**Quoted text**
### Table:
|visitor_id|page_name|visit_datetime|conversion_flag|
|:--------:|:--------:|:--------:|:--------:|
|123|A|11/1/2019 9:00:00|0|
|123|A|11/1/2019 9:20:00|1|
|123|B|11/1/2019 9:30:00|1|
|...|...|...|...|...|

### Questions:
* Find average conversion rate of visitors
* Find conversion rate by the first page of visit
* Find conversion rate by the last page of visit
* Find conversion rate by the number of pages a visitor goes to
* Find conversion rate by the page path users take

In [1]:
%load_ext sql

#### * Find average conversion rate of visitors
First, I find whether the visitor *ultimately* converted. I count the percentage by dividing total visitor that has `conversion_flag` ultimately `1` divided by total of `visitor_id`. There is no `GROUP BY` in the end script because `visitor_id` is already unique.

In [5]:
%%sql postgresql://postgres:postgrepassword@localhost/
WITH conversions AS (
  SELECT
    visitor_id,
    MAX(conversion_flag) AS converted
  FROM visitor_table
  GROUP BY visitor_id)
SELECT
  COUNT(*) AS "Total Visitor",
  SUM(CASE WHEN converted = '1' THEN 1 ELSE 0 END) AS "Total Converted",
  CONCAT(ROUND((SUM(CASE WHEN converted = '1' THEN 1 ELSE 0 END)/COUNT(*)::DECIMAL)*100,2),'%') AS "Conversion Rate",
  SUM(CASE WHEN converted = '0' THEN 1 ELSE 0 END) AS "Total NOT Converted",
  CONCAT(ROUND((SUM(CASE WHEN converted = '0' THEN 1 ELSE 0 END)/COUNT(*)::DECIMAL)*100,2),'%') AS "Not Converted Rate"

**Available data**

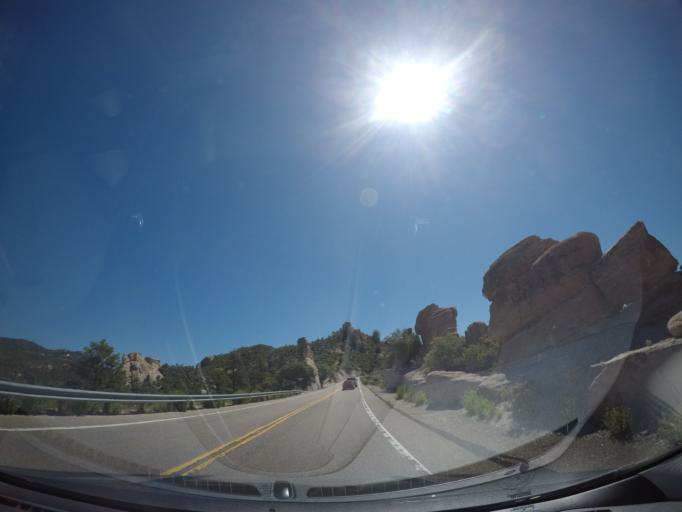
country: US
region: Arizona
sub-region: Pima County
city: Tanque Verde
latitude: 32.3747
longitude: -110.7077
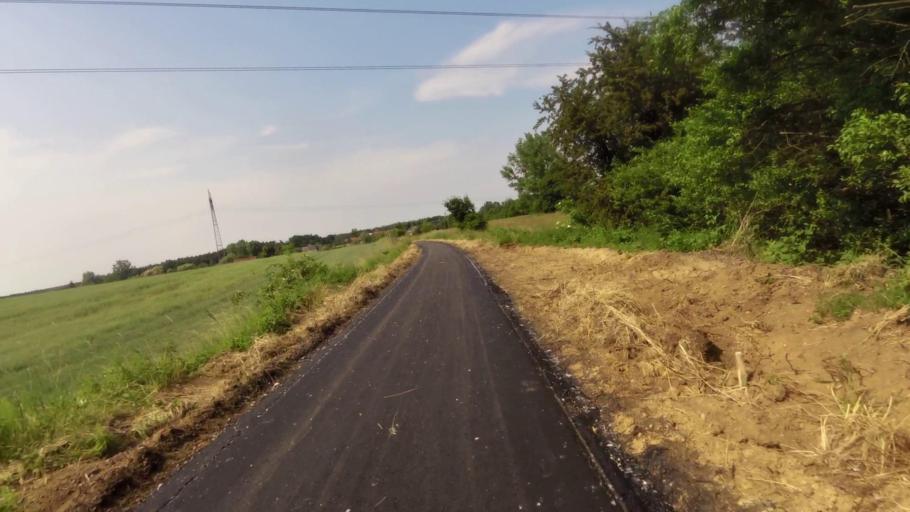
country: PL
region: West Pomeranian Voivodeship
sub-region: Powiat pyrzycki
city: Bielice
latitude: 53.2135
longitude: 14.6117
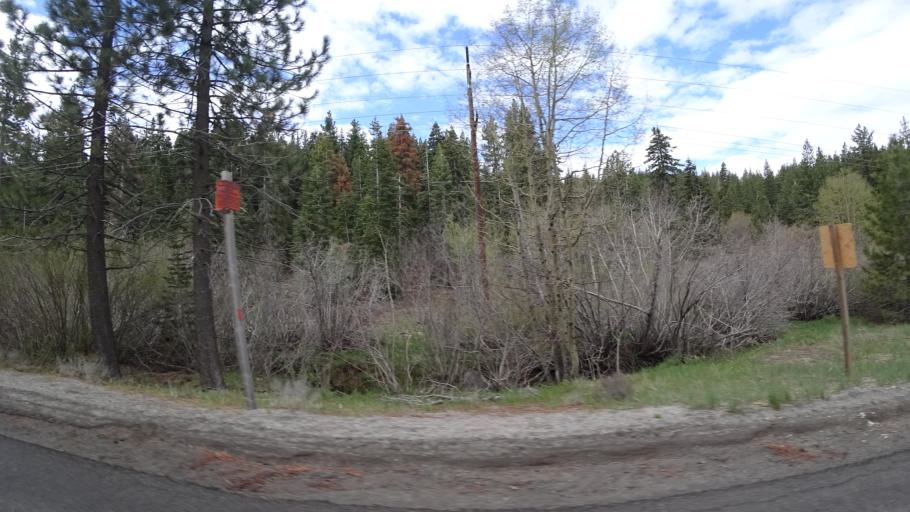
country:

**Job 1**
In the SQL conversion-rate write-up, why does the final script for the average conversion rate have no GROUP BY?
**Job 2**
Render the entries from the line with "region: Arizona" up to and including the last line of the entries as a Markdown table with the columns Row and Line, numbering the rows and skipping blank lines. Leave the pictures out.

**Exercise response 1**
Because `visitor_id` is already unique.

**Exercise response 2**
| Row | Line |
|---|---|
| 1 | region: Arizona |
| 2 | sub-region: Pima County |
| 3 | city: Tanque Verde |
| 4 | latitude: 32.3747 |
| 5 | longitude: -110.7077 |
| 6 | country: PL |
| 7 | region: West Pomeranian Voivodeship |
| 8 | sub-region: Powiat pyrzycki |
| 9 | city: Bielice |
| 10 | latitude: 53.2135 |
| 11 | longitude: 14.6117 |
| 12 | country: |